De este modo, la tripulación no seleccionó ni comprobó los flaps y los slats para el despegue. A ello se sumó que el sistema de aviso de configuración de despegue (TOWS) no emitió ningún aviso durante la carrera de despegue sobre la configuración incorrecta del avión, a pesar de que el avión intentó despegar con una configuración incorrecta de flaps/slats.

Y en esa cadena de fallos, cuando la aeronave se fue al aire, se encontraba en pérdida, "situación que la tripulación no identificó". Tras el despegue se produjeron diferentes avisos luminosos y acústicos simultáneos en la cabina de vuelo, advirtiendo de la situación de pérdida y del excesivo ángulo de alabeo y se activó la vibración de la palanca (stick shaker).

Pero la "confluencia de varios avisos simultáneos en cabina, la percepción equivocada que tenía la tripulación sobre la configuración del avión y el poco tiempo disponible, contribuyeron a no reconocer la situación de pérdida y por tanto a no aplicar el procedimiento de recuperación de la misma".

En ese momento, el copiloto dudó si la situación correspondía a un fallo de motor y retrasó momentáneamente las palancas de potencia.
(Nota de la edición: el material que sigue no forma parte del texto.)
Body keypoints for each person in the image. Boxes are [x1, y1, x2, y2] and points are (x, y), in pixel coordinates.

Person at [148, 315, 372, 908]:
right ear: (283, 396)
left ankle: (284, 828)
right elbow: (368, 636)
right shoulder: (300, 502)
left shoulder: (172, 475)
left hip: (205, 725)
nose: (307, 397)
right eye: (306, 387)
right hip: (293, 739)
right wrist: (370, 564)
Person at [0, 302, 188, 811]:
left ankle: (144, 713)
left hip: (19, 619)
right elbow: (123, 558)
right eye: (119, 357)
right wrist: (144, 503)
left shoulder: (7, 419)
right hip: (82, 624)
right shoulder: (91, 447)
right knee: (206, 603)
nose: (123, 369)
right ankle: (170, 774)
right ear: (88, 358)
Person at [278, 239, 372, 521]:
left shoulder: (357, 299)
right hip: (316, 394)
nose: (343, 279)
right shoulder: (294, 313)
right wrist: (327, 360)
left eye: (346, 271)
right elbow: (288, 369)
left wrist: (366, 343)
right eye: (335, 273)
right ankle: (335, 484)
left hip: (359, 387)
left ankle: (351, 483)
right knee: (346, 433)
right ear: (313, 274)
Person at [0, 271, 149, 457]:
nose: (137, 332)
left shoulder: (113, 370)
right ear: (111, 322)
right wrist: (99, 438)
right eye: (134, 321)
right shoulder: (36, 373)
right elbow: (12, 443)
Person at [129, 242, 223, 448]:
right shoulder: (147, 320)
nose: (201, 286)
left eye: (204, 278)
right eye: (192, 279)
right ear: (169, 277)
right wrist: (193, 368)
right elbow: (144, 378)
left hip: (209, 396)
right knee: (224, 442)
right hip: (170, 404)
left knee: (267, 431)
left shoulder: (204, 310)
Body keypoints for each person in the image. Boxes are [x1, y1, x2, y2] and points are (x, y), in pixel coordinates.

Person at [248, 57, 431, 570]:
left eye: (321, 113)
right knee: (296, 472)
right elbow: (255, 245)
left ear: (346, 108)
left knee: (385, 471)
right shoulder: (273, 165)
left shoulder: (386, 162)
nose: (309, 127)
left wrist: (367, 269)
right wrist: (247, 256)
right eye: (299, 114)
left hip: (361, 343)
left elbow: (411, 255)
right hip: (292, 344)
Se da la circunstancia de que el entrenamiento que había recibido la tripulación "no incluía la pérdida en despegue ni era obligatorio por la normativa en vigor".
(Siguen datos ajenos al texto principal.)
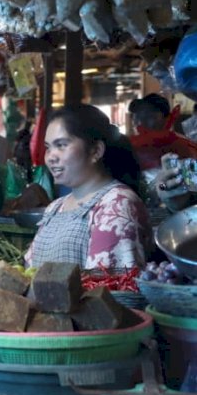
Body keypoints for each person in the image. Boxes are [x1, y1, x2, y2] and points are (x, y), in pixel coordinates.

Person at [25, 104, 150, 270]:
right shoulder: (55, 208)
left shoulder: (117, 205)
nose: (51, 157)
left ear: (96, 151)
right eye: (48, 147)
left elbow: (107, 288)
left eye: (61, 145)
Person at [129, 93, 197, 171]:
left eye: (150, 117)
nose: (139, 123)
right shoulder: (134, 146)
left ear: (165, 117)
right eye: (136, 119)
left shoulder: (182, 145)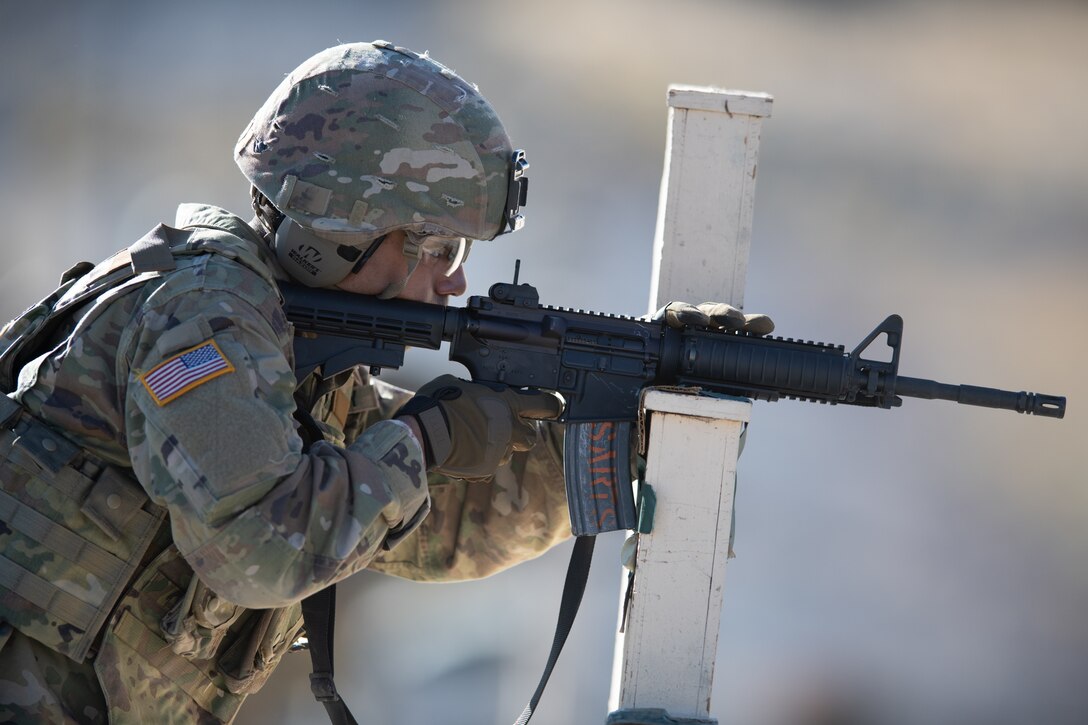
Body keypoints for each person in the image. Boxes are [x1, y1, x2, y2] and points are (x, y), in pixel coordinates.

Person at [0, 41, 769, 723]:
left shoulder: (294, 354)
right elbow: (261, 545)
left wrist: (631, 430)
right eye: (437, 243)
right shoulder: (203, 316)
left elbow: (426, 524)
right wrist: (428, 437)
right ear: (337, 233)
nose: (455, 278)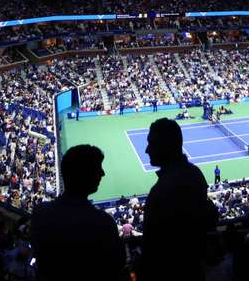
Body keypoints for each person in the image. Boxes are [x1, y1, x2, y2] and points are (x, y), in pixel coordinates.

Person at [30, 144, 125, 280]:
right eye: (98, 168)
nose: (102, 173)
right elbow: (115, 266)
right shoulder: (103, 222)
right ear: (84, 174)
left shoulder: (40, 213)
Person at [140, 118, 218, 281]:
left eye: (152, 144)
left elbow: (152, 245)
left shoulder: (161, 191)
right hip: (194, 269)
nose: (147, 150)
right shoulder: (195, 174)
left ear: (165, 147)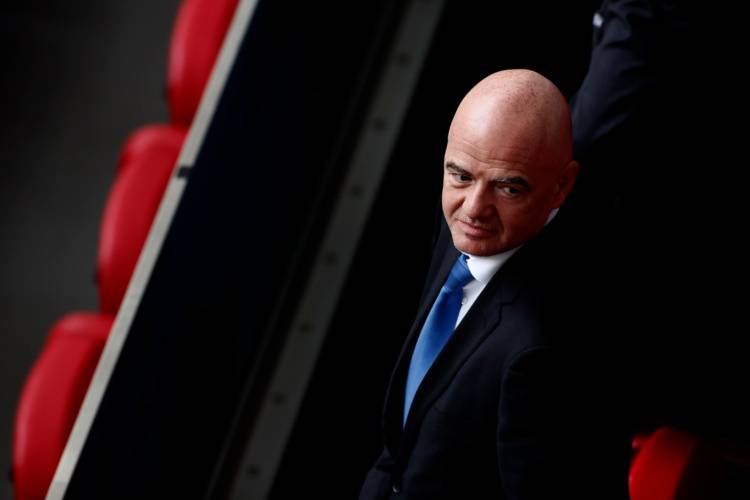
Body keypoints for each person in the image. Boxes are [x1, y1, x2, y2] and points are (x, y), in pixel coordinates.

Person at [359, 69, 630, 499]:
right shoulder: (469, 226)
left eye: (508, 189)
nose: (474, 207)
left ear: (561, 186)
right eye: (461, 176)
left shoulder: (547, 348)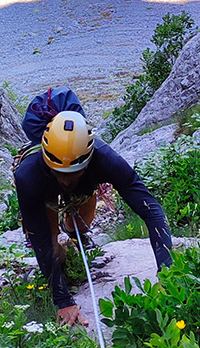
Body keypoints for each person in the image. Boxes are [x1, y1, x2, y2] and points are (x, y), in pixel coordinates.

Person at [13, 109, 173, 326]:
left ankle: (75, 234)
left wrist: (167, 273)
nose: (65, 181)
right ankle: (57, 259)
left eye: (73, 173)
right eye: (60, 172)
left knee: (79, 227)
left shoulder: (105, 159)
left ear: (88, 160)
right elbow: (40, 240)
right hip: (45, 193)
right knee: (54, 250)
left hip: (85, 188)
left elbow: (151, 211)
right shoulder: (28, 175)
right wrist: (64, 301)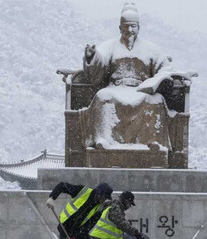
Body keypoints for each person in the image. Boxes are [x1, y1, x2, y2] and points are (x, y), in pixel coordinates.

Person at [78, 2, 194, 152]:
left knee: (156, 100)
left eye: (133, 26)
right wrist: (91, 56)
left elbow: (165, 68)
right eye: (126, 26)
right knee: (102, 96)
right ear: (120, 28)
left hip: (141, 91)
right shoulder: (110, 46)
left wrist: (160, 79)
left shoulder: (151, 49)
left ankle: (154, 142)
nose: (129, 30)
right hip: (116, 88)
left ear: (139, 28)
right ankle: (103, 139)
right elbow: (98, 63)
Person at [46, 182, 114, 239]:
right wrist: (52, 197)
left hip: (80, 231)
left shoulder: (100, 207)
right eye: (103, 197)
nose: (103, 200)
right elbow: (62, 185)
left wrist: (76, 238)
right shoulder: (83, 191)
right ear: (99, 193)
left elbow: (90, 225)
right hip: (65, 227)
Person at [80, 191, 146, 239]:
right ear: (125, 201)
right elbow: (122, 224)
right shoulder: (115, 208)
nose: (129, 206)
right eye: (130, 204)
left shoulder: (116, 208)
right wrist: (136, 233)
En cuanto a la respuesta por parte de las emergencias del aeropuerto madrileño y los medios externos, el informe asegura que fue "buena, aunque no se ajustó estrictamente al plan de emergencia. Todos los efectivos que se encontraban de servicio intervinieron en las labores de salvamento y extinción de incendios en el lugar del accidente, por lo que el aeropuerto estuvo durante 20 minutos desprovisto de ese servicio.

Además, la Ciaiac desvela que se produjeron problemas de comunicación entre la torre y los servicios de extinción por descoordinación con las frecuencias empleadas.

"LA TRIPULACIÓN PERDIÓ EL CONTROL"

El informe de 308 páginas deja claro que la tripulación perdió el control del avión como consecuencia de la entrada en pérdida inmediatamente después del despegue, por no haber configurado el avión correctamente, al no realizar la acción de despliegue de los flaps/slats, tras una serie de fallos y omisiones, junto con la ausencia de aviso de la configuración incorrecta de despegue.

De este modo, insiste la Ciaiac, la tripulación no identificó los avisos de pérdida ni corrigió dicha situación después del despegue, retrasó momentáneamente las palancas de potencia del motor, aumentó el ángulo de asiento y no corrigió el alabeo, produciéndose un deterioro de la condición de vuelo en pérdida.

También ha quedado demostrado que la tripulación no detectó el error de configuración al no utilizar adecuadamente las listas de comprobación que contienen los puntos para seleccionar y comprobar la posición de flaps/slats en las labores de preparación de vuelo.

Y como factores contribuyentes, la Ciaiac ha determinado la ausencia de aviso de la configuración incorrecta de despegue porque el TOWS no funcionó y por tanto no alertó a la tripulación de que la configuración de despegue del avión era inapropiada, aunque no ha sido posible determinar fehacientemente la causa por la que el sistema TOWS no funcionó.

Por último, otro factor que influyó fue una inadecuada gestión de los recursos de la tripulación, que no impidió la desviación de los procedimientos ante interrupciones no programadas en la preparación del vuelo.